Mr. Wilson opened up his gym last April, although to call it a gym would be like calling a cocktail shrimp dinner. Located on the ground floor of an office building in Toronto’s financial district, MedX Precision Fitness consists of six weight machines (one is solely designated for people with lower-back issues). In addition to the leg press, there’s a pull down, a bench press, a seated row and an overhead shoulder press.

If you’re looking for a treadmill, bike, Swiss balls, dumbbells, yoga mats or any other equipment, you’ve come to the wrong place.

The beauty – and beast – of his no-nonsense program is that it demands a lot from your body, but once complete, you don’t have to do it again for another week.

“The benefit comes from how hard you work, not how long you work,” he says, dressed more like a preppy banker on casual Friday than a trainer. “We make you work harder, so you stand to gain more benefit.”

Mr. Wilson’s approach – intense resistance and low repetition for a brief time (up to 20 minutes but as short as six) – is not new. He’s using principles espoused by such authorities as Arthur Jones, the founder of Nautilus, and Ken Hutchins who pioneered the SuperSlow workout to build a protocol that offers maximum efficiency.

This means skipping a conventional warm-up exercise or aerobic component as well as any cool-down stretches, which may seem unusual, but Mr.
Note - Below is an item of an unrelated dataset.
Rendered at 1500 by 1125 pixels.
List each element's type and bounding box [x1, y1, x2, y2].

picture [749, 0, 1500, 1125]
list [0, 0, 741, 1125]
Wilson explains that this is actually built into his weight sequence. “Logic would state that the last rep provides the most benefit [because it requires you to work the hardest], so every other rep that comes before is a warm-up,” he says. “As soon as you start flexing, you’re technically warming up.”

I have never taken an intellectual approach to fitness. Not to sound as if I’ve been brainwashed by Nike, but I really have always been one to just do it and ask questions later. Mr. Wilson is exceedingly informed about the science of exercise. Whether as a way of distracting or empowering me, he shares a lot of his knowledge while I’m working through the circuit. The downside to this, of course, is that I’m concentrating too hard on getting through the set to process the info.
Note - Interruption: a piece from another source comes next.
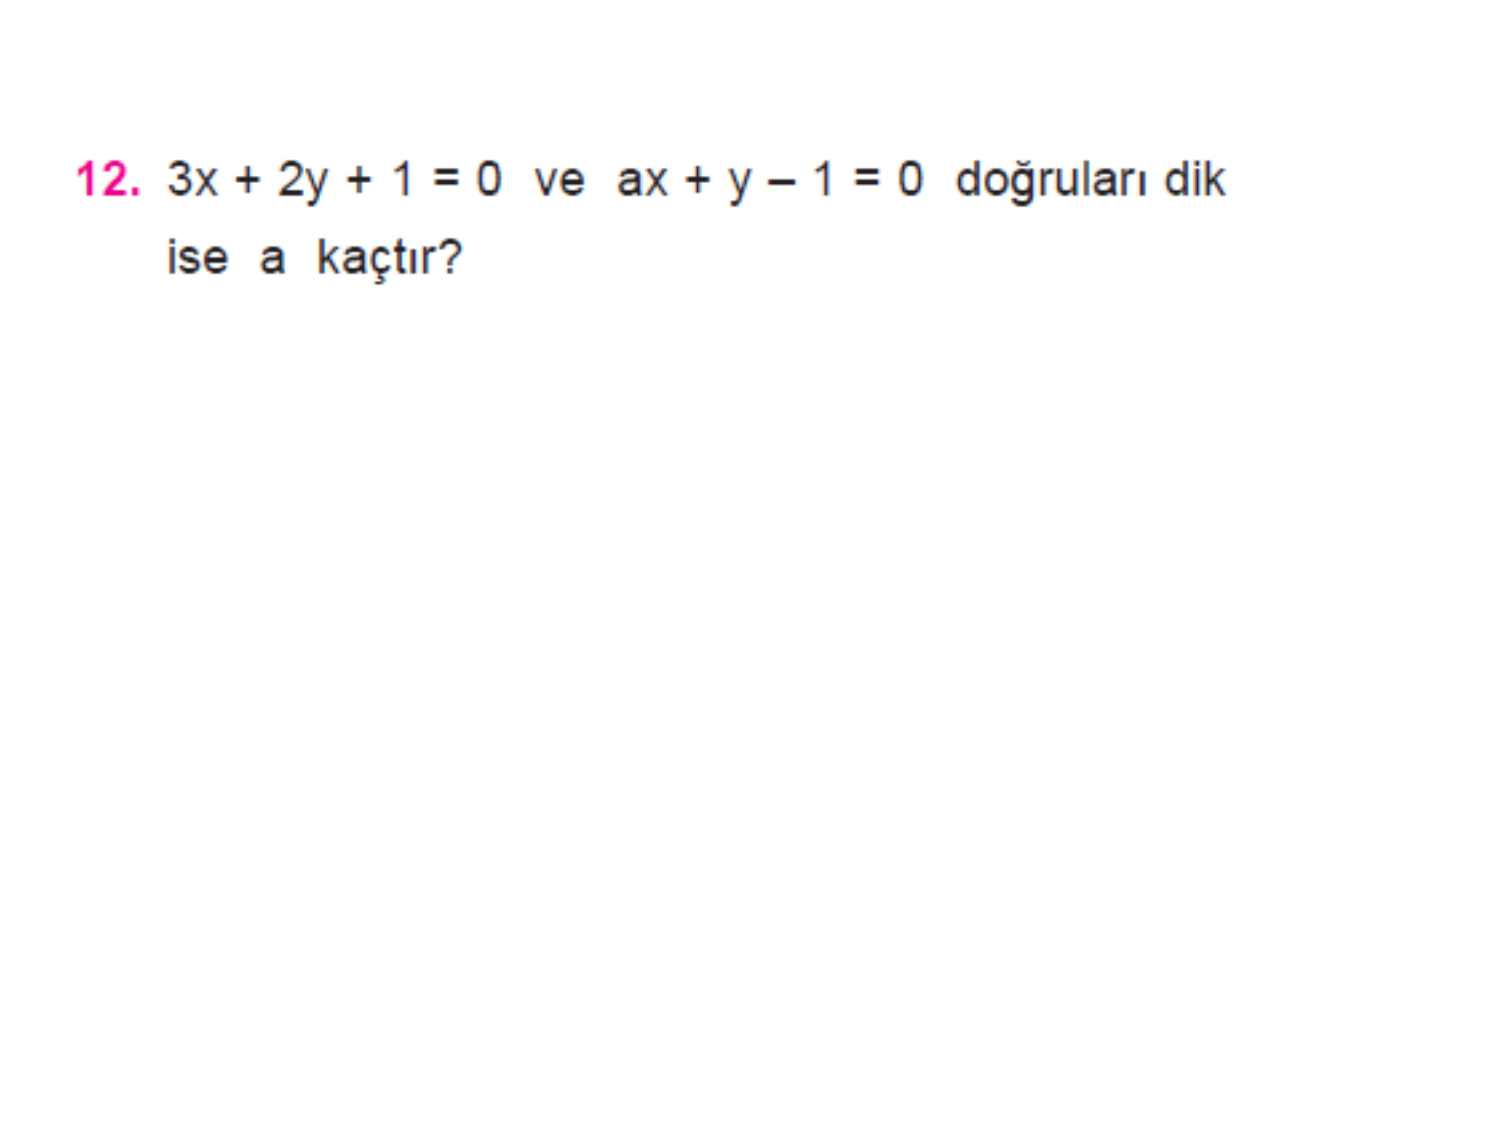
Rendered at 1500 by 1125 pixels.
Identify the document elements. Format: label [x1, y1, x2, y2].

picture [58, 105, 1337, 312]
What I hear is some broken combination of “compound muscle groups … breathe, breathe … max amount of work per unit of time … contract abs … breathe … hold for 10 more seconds … okay, now slowly release.”

The exercises are always performed in the same order – both as a way to track progress and so that the body recognizes the workout each week (this goes against the theory of muscle confusion, which some fitness professionals advocate).

Numbers don’t lie, so I was surprised to hear that, over seven weeks, I had progressed from 120 to 194 pounds with the shoulder press, and from 66 to 100 pounds on the bench press. But I was also confused. I don’t think I’d ever be capable of doing this on my own.